三浦しをんさんは好きな作家なのですが、この作品はそれほど刺さらないというか・・・

男子高校生ってこんなに物事を考えないで生きているのかな?と不安になるような感じ。

読者のためとはいえ(作中後半で明らかになる構成)、二人の母がいる男子高校生が疑問に思いながらも、出生の秘密や父親のことなどを聞かずに17年も二つの家で生活する設定がちょっと不自然。

どちらが実の親かくらいは聞きたくなるのにそれすら聞いてこなかったって・・・

読者に予想させる余地を残しすぎ(笑)

 

三浦しをん原田マハは最近好きなのですが、図書館でも予約待ちで読みたい時に読めないのが残念です。

 

高田郁「あきない世傳金と銀」

高田郁「あきない世傳金と銀」

完結しました。半年ごとに出版されるも、図書館の予約待ちが長すぎて手にする頃には「この人って誰だっけ?」と首をひねることもしばしば。

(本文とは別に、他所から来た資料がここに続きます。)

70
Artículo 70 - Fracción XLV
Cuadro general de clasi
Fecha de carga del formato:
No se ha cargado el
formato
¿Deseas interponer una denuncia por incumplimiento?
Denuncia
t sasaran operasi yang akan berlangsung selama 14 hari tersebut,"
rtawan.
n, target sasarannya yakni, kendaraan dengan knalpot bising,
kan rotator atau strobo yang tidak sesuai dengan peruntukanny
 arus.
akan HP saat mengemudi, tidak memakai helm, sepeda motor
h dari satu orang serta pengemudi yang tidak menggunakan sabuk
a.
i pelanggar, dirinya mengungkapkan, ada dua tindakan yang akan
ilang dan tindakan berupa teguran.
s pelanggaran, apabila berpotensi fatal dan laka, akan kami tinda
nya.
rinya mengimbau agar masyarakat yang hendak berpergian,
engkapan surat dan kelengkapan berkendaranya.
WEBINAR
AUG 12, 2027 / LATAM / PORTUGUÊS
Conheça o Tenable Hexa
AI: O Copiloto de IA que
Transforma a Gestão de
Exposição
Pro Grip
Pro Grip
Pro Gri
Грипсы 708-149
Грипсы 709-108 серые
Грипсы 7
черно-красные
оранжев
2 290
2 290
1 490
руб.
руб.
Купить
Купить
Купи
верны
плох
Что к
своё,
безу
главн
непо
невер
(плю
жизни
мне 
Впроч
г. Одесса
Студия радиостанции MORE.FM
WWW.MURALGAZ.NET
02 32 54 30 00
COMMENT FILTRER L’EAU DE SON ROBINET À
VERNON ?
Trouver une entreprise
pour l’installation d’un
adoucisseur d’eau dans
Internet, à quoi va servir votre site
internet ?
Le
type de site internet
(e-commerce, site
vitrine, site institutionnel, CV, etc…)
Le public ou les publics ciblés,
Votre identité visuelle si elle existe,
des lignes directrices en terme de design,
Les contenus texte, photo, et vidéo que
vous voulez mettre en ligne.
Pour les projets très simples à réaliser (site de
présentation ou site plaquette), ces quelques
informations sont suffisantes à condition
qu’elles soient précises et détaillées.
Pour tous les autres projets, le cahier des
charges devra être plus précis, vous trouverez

絶え間ない困難と苦労をとにかく前向きに清く正しく乗り越えていくヒロイン幸に、ハラハラしつつうまく解決するとホッとするの連続。

浴衣は五十鈴屋が発明したと思っているけどいいのかな?力士の名前入り浴衣も幸の発明なのかな(笑)。

 

ずっと嫌がらせをしてくる悪役の豪商は、なぜ執拗に嫌がらせをするのかというと、多分幸に嫉妬していたのだろうと思われます。

直接何かをしたわけではなくても、人の成功を喜べないという(自分が考えていたことを実践して成功したらなおさら)。知らないところで人の恨みをかうことがあるという不条理に、あるあると思いました。

 

最終巻で悪役は懲罰にあい江戸払いになってほっと一安心。

タイトルにもある「金と銀」は最後に出てきました。

「銭は日々の暮らしを支えるもの。商いで使うのは金と銀。金は重くて柔らかくて光り続ける。銀は曇ってしまうが、それは人の手を渡ったこと、商いに役立ったことの証。金と銀は両方ないと商いはできない」(ざっくり要約)

「五十鈴屋の御寮さんは光り続ける金」であり、「お前は銀となって金の傍を離れず金を活かす努力をしろ」と元大番頭が丁稚奉公に上がる前日に息子に送った言葉です。

丁稚は手代となり、型染の図案を考え、幾度の困難にも負けずにヒロインを支えます。

恋い慕う気持ちもあるようですが、そこは忍んで。

 

こんなに困難なことばかり起きなくてもいいんじゃないかとか、ヒロインがあまりに清く正しすぎてちょっとどうだろうと思ったりもしましたが、無事に終わって良かったです。ちなみに私は菊栄さんのファンです。

 

 

古田武彦「失われた九州王朝」

古田武彦「失われた九州王朝」

今回も粘着質に検証を重ねています。

ヤマト王権」と「倭国」は別と言う考えは私の持論でもあるのですが、それを論証してくれていて、読んでいて安心でした。

倭国(九州王朝)がいつ弱体化して、ヤマトに併合されたかというのも腑に落ちるというか・・・なるほどーと思いましたよ。

 

長浜浩明「邪馬台国はここにある」

長浜浩明「邪馬台国はここにある」

こういう本で苦手なのが、自説を主張するために他者を批判する際の品の無さ。

読んでいて「そうなのかもしれないけど、なんだか嫌」という気分が先行してしまい、納得できなかったです。

正しいと思っても言い方次第で理解してもらえないので、気を付けようと思いました。

石村智「よみがえる古代の港」

石村智「よみがえる古代の港」

古代の地形を復元しながら古代の航路やそれに伴う生活や歴史について書かれていて「へぇー」と思いながら読みました。

資料が増えてくる奈良時代以降はともかく、私の好きな古墳時代ってどんな船に何人くらい乗れてどれくらいの速さで旅ができたのかとか良く分からない。

この本を読んでも疑問が全部解明されたわけではないですが、
当時の地形は今と違い潟やラグーンがあって(大阪も昔は巨大な河内湖があった)、喫水の浅い船が停泊するのに便利だったとか勉強になりました。